In nearly all epileptic children who experienced their first seizure immediately after vaccination, an underlying cause for the epilepsy unrelated to the vaccine can be identified or else the epilepsy is benign, according to a new study.
Previous research had shown that vaccination could induce the first seizures in children who were already genetically predisposed to go on to develop Dravet syndrome, previously called severe myoclonic epilepsy of infancy. This study revealed similar findings for other epilepsies involving a first seizure after vaccination.
“These underlying causes were not limited to SCN1A-related Dravet syndrome but extended to other genetically determined fever-sensitive epilepsies,” Nienke E. Verbeek of University Medical Centre Utrecht in the Netherlands, and her associates reported online. “These results imply that early genetic testing should be considered in all children with vaccination-related onset of epilepsy and might help to support public faith in vaccination programs,” they wrote (Pediatrics 2014 Sept. 15 [doi:10.1542/peds.2014-0690]).

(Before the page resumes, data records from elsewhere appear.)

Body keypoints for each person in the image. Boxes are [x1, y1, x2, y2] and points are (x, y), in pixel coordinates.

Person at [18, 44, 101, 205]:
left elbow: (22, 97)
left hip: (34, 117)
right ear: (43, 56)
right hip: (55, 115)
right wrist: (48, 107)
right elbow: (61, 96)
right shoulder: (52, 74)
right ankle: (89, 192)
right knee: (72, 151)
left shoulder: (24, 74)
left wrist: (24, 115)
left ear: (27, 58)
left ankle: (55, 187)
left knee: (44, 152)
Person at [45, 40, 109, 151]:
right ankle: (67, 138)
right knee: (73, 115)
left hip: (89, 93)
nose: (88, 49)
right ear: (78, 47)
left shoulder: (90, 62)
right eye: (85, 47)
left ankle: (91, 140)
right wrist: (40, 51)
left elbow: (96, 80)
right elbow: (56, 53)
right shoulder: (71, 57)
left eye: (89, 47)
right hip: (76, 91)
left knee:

Researchers reviewed the medical data of 990 children in the Netherlands who experienced a seizure after vaccination in their first 2 years of life between 1997 and 2006. Seizures were considered related to vaccination if they occurred within 24 hours of an inactivated vaccine or within 5-12 days of a live vaccine.

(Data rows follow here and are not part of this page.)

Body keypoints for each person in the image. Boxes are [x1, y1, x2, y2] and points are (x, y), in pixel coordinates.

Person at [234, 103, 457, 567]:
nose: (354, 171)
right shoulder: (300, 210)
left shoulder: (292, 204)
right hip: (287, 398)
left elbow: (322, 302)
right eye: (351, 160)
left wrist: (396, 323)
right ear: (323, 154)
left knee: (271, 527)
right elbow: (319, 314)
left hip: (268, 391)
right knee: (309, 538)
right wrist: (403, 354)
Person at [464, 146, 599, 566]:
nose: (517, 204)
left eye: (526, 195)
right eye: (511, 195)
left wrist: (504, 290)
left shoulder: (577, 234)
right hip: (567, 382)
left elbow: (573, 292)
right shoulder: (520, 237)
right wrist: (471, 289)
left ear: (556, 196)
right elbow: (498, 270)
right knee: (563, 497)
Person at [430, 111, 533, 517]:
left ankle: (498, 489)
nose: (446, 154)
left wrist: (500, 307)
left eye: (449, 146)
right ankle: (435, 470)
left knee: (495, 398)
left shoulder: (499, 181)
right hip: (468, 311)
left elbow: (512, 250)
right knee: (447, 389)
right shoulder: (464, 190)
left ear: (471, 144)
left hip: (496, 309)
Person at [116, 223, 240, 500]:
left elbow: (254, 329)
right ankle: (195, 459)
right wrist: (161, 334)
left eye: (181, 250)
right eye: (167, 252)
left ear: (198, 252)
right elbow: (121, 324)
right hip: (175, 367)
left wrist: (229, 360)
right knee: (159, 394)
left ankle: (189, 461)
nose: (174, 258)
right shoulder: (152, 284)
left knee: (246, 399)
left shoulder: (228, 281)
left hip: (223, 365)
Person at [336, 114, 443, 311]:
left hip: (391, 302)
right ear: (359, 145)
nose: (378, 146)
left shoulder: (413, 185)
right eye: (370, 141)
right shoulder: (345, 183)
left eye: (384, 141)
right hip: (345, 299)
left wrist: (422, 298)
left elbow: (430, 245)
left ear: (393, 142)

Of these children, 26 were later diagnosed with epilepsy and had their first seizure after vaccination. The researchers followed up with 23 of these children when they were an average 10 years old and found them to fall within one of three groups.
The first group included three children (13%) who had already shown developmental delay before their first seizure and were therefore presumed to have preexisting encephalopathy. The second group of 12 children (52%) had epileptic encephalopathy, with an underlying cause found for 10 of them (including 8 with Dravet syndrome).
The third group of eight children (23%) had benign epilepsy, and researchers identified a likely genetic cause in three of these children. Seven children in the third group no longer had seizures, even without taking antiepileptic drugs, “showing that vaccination-related epilepsy onset does not necessarily have a poor prognosis,” the researchers wrote.
The study was supported by the Friends of the UMC Utrecht Foundation on behalf of the Janivo Foundation and the Nuts-Ohra Fund. The authors reported no disclosures.